#### JOB 1
Pick out and copy every line of the listing that contains the string "Vojtěch", treating uppercase and lowercase letters as different.

#### DOCUMENT PASSAGE
LOL. A Ken Colivas problem, circa 2008, still there :-)))


Mh, I'm probably comparing apples to oranges and such.

But the last 2-3 times I setup a config management, I made sure to configure the local firewalls as deny-all by default, except for some necessities, like SSH access. And then you provide some convenient way to poke the necessary holes into the firewall to make stuff work. Then you add reviews and/or linting to make sure no one just goes "everything is public to everyone".

This way things are secure by default. No access - no security issues. And you have to make a decision to allow access to something. Given decent developers, this results in a pretty good minimum-privilege setup. And if you fuck up... in this day and age, it's better to hotfix too little access over losing all of your data imo.


> necessities, like SSH access.

SSM for life. Fun fact, one can also register non-AWS assets as SSM targets, so I could imagine a world in which it makes sense to create an AWS account, wire up federated auth, just to dispense with the hoopjumpery of SSH attack surface and Internet exposure

The break-glass is always a consideration, so it's no panacea but I still hope one day the other clouds adopt the SSM protocol same as they did with S3Api

I believe a lot of folks have had good experiences with Wireguard and similar, but thus far I haven't had hand-to-hand combat with it to comment. We use Teleport for its more fine-grained access and auditing, but I've had enough onoz with it to not recommend it in the same way as SSM


Mh. One thing I observe at work is: Increasing what I call the technical relativistic speed of deployments to insane levels is either impossible or trivial. Like, we have C++ code in the company with bindings to WIN32 APIs. We're not talking about speed with those things. But for a lot of relatively modern software, it's pretty easy to implement automation that can make a fairly robust deployment take a few minutes. Containers make this easier, but you can have the same thing with ruby (capistrano), python (liberal use of venvs), Java and so on on VMs as well. Most of this is just a bit of config management or container orchestration config.

#### AVAILABLE DATA
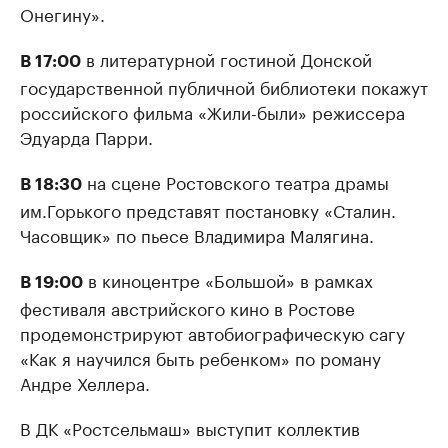
Онегину».
в литературной гостиной Донской
В 17:00
государственной публичной библиотеки покажут
российского фильма «Жили-были» режиссера
Эдуарда Парри.
на сцене Ростовского театра драмы
В 18:30
им.Горького представят постановку «Сталин.
Часовщик» по пьесе Владимира Малягина.
в киноцентре «Большой» в рамках
В 19:00
фестиваля австрийского кино в Ростове
продемонстрируют автобиографическую сагу
«Как я научился быть ребенком» по роману
Андре Хеллера.
В ДК «Ростсельмаш» выступит коллектив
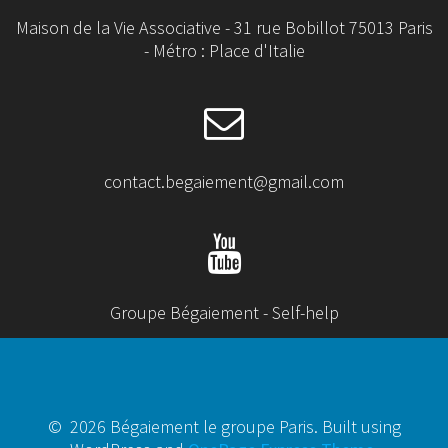
Maison de la Vie Associative - 31 rue Bobillot 75013 Paris
- Métro : Place d'Italie
contact.begaiement@gmail.com
Groupe Bégaiement - Self-help
© 2026 Bégaiement le groupe Paris. Built using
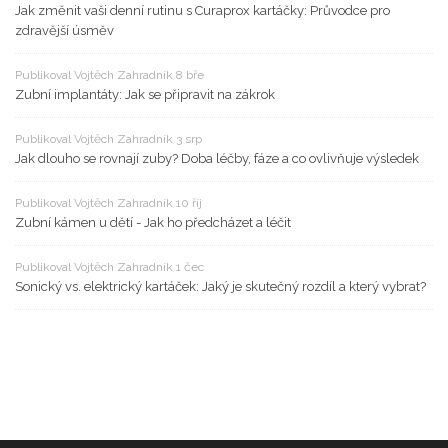
Jak změnit vaši denní rutinu s Curaprox kartáčky: Průvodce pro
zdravější úsměv
Publikoval Vojtěch Zahradník 8 bře
Zubní implantáty: Jak se připravit na zákrok
Publikoval Vojtěch Zahradník 3 srp
Jak dlouho se rovnají zuby? Doba léčby, fáze a co ovlivňuje výsledek
Publikoval Vojtěch Zahradník 10 říj
Zubní kámen u dětí - Jak ho předcházet a léčit
Publikoval Vojtěch Zahradník 1 čec
Sonický vs. elektrický kartáček: Jaký je skutečný rozdíl a který vybrat?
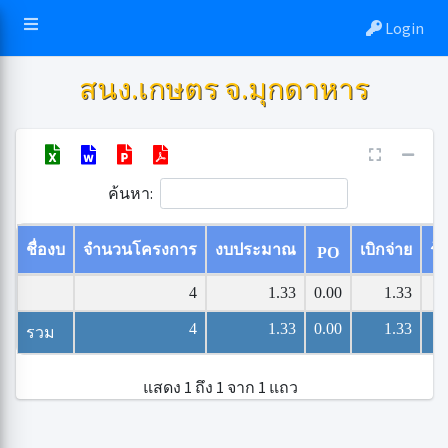
Login
สนง.เกษตร จ.มุกดาหาร
ค้นหา:
ชื่องบ
จำนวนโครงการ
งบประมาณ
เบิกจ่าย
ร้
PO
4
1.33
0.00
1.33
4
1.33
0.00
1.33
รวม
แสดง 1 ถึง 1 จาก 1 แถว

#### JOB 2
Name every programming language mentioned in the forum thread above.

#### TASK ANSWER 1
Publikoval Vojtěch Zahradník 8 bře
Publikoval Vojtěch Zahradník 3 srp
Publikoval Vojtěch Zahradník 10 říj
Publikoval Vojtěch Zahradník 1 čec

#### TASK ANSWER 2
C++, ruby, python, Java